Aim of the exercise
The records under this task must be duplicated exactly.

Source material
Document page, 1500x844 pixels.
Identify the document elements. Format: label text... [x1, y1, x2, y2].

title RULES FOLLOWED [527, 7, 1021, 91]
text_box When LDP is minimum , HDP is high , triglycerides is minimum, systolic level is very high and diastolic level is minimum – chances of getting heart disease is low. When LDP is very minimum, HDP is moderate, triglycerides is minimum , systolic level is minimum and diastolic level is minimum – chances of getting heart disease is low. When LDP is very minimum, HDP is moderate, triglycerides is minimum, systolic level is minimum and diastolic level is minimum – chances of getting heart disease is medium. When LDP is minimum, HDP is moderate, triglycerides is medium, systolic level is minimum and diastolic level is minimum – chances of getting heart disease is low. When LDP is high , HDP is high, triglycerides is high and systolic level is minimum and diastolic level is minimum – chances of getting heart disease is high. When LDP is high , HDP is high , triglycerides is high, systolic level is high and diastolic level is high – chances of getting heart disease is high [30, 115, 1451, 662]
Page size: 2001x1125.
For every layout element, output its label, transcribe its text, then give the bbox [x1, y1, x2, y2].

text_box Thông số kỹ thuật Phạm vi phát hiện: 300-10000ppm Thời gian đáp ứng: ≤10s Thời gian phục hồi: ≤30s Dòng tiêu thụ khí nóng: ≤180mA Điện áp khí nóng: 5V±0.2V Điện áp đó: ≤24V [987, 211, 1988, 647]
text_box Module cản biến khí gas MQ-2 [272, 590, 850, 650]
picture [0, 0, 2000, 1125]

Solved exercise
Document page, 1500x844 pixels.
Identify the document elements. Format: label text... [x1, y1, x2, y2].

title RULES FOLLOWED [527, 7, 1021, 91]
text_box When LDP is minimum , HDP is high , triglycerides is minimum, systolic level is very high and diastolic level is minimum – chances of getting heart disease is low. When LDP is very minimum, HDP is moderate, triglycerides is minimum , systolic level is minimum and diastolic level is minimum – chances of getting heart disease is low. When LDP is very minimum, HDP is moderate, triglycerides is minimum, systolic level is minimum and diastolic level is minimum – chances of getting heart disease is medium. When LDP is minimum, HDP is moderate, triglycerides is medium, systolic level is minimum and diastolic level is minimum – chances of getting heart disease is low. When LDP is high , HDP is high, triglycerides is high and systolic level is minimum and diastolic level is minimum – chances of getting heart disease is high. When LDP is high , HDP is high , triglycerides is high, systolic level is high and diastolic level is high – chances of getting heart disease is high [30, 115, 1451, 662]
Page size: 2001x1125.
For every layout element, output its label, transcribe its text, then give the bbox [x1, y1, x2, y2].

text_box Thông số kỹ thuật Phạm vi phát hiện: 300-10000ppm Thời gian đáp ứng: ≤10s Thời gian phục hồi: ≤30s Dòng tiêu thụ khí nóng: ≤180mA Điện áp khí nóng: 5V±0.2V Điện áp đó: ≤24V [987, 211, 1988, 647]
text_box Module cản biến khí gas MQ-2 [272, 590, 850, 650]
picture [0, 0, 2000, 1125]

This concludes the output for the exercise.